MONDAY
CHAPTER ONE
The soft growl on the train is coming from me.
I flush with shame at the insistent rumbling of my stomach. Thankfully, the Monday-morning brown line is too crowded with bundled-up commuters for anyone but me to notice the sound. If someone does somehow clock it, they’ll probably assume it’s coming from the pigtailed pregnant woman I gave my seat to at the last stop.
The train lurches, and I nearly drop my peppermint mocha. Technically, you’re not supposed to have open food or beverages aboard, but no one follows that rule. You’ll only get in trouble if you spill on someone. Nobody really cares what’s going on in the background until the mess impacts them.
When my stomach rumbles yet again, the pigtailed pregnant woman gives me a conspiratorial look. Everyone else on the train might think it’s her, but she knows it’s me. She isn’t judging, though; her expression is friendly. Surprisingly kind and intimate in a maternal sort of way. I take in her pert nose, amused hazel eyes, and the beautiful coppery shade of her two neat, thick braids. I want to tell her I bet you’re gonna be a great mother—but who needs to hear that from a stranger?
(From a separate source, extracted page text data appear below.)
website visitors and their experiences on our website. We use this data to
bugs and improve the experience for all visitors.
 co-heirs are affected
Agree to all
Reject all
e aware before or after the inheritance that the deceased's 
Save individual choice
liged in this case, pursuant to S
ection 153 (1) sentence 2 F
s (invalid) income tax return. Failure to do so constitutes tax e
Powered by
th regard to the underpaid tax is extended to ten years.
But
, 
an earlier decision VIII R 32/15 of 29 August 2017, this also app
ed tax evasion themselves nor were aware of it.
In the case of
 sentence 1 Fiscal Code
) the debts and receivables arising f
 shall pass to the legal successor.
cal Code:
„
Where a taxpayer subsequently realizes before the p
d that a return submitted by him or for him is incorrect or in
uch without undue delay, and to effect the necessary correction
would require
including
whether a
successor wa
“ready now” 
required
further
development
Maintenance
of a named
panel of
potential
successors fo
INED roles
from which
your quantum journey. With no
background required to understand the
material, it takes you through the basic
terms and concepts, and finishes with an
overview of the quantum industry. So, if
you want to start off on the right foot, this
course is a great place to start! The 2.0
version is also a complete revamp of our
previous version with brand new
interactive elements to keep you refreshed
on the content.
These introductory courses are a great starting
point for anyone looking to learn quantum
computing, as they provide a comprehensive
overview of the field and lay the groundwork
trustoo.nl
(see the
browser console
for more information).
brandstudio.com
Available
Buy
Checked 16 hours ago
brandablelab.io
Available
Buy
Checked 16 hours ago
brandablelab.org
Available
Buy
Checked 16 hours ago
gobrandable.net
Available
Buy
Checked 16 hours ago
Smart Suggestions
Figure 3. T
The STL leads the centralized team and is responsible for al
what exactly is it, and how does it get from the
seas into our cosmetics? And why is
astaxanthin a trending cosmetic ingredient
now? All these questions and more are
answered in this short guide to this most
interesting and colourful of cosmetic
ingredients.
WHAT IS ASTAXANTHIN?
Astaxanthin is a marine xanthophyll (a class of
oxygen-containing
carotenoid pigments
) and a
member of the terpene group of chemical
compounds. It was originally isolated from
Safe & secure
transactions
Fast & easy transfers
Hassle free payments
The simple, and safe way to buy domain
Besides, maybe she already is a mother. This might not be her first rodeo.
Another grumble from my midsection cues me to return my attention to myself. I smile weakly, averting my gaze as I take a slow sip of my mocha, attempting to temporarily silence my stomach’s demands. While I’ve always had a healthy appetite, lately it’s like I’m haunted by this constant craving. I can take the edge off sometimes, but I’m never really satisfied.
My granddaughter Eve, oy, let me tell you, she can really eat, my grandmother used to say with pride. But it wasn’t a problem when I was a kid. I was just a girl who liked food. Now, it’s like I can never get enough. I’ve been trying to tell myself it’s seasonal. The weather. Winter cold snap making everyone want to hibernate and fatten up like all those rotund city squirrels. But I think it’s something more than that.
Like, say, losing my father a year ago.
Or my looming fortieth birthday.
Or my little sister’s upcoming wedding.
Or the growing conviction that I’m going to die alone.
Or, most likely, all of the above.
Rather than sift through all the wreckage, it’s easiest to just blame my hungry malaise on December—and specifically, Christmas.
Holidays make excellent emotional scapegoats, and I’ve always had a powerful love/hate relationship with Christmas. I’m pretty sure that’s just part of growing up as a religious minority in America. The holiday to end all holidays is an omnipresent blur of red and green, a nonstop monthlong takeover of society as we know it, which magically manages to be both inescapable and exclusionary. It’s relentless.
Exhausting.
But at the same time, dammit, the persistent cheer is intoxicating, and I want in on it.
That’s why I do things like set my vintage radio alarm to the twenty-four-hour-carols station that pops up every November for the “countdown to Christmas.” It’s an annual ritual I never miss, but also never mention to any of my friends—the literal definition of guilty pleasure, which might just be the most Jewish kind of enjoyment ever.
From Thanksgiving all the way until the New Year, I start every day with the sounds of crooning baritones, promises of holiday homecomings, and all those bells—silver, jingling, carol-of-the. I can’t help it. My whole life, I’ve loved all the glitzy aspects of the season. The sparkling lights adorning trees and outlining the houses and apartment buildings throughout Chicagoland always seemed so magical to the little Jewish girl with the only dark house on the block. And as an adult, God help me, I cannot get enough of seasonal mochas. (At the same time, I feel a need to assert my Hanukkah-celebrant status, resenting the default assumption that everyone celebrates Christmas. Because humans are complicated.)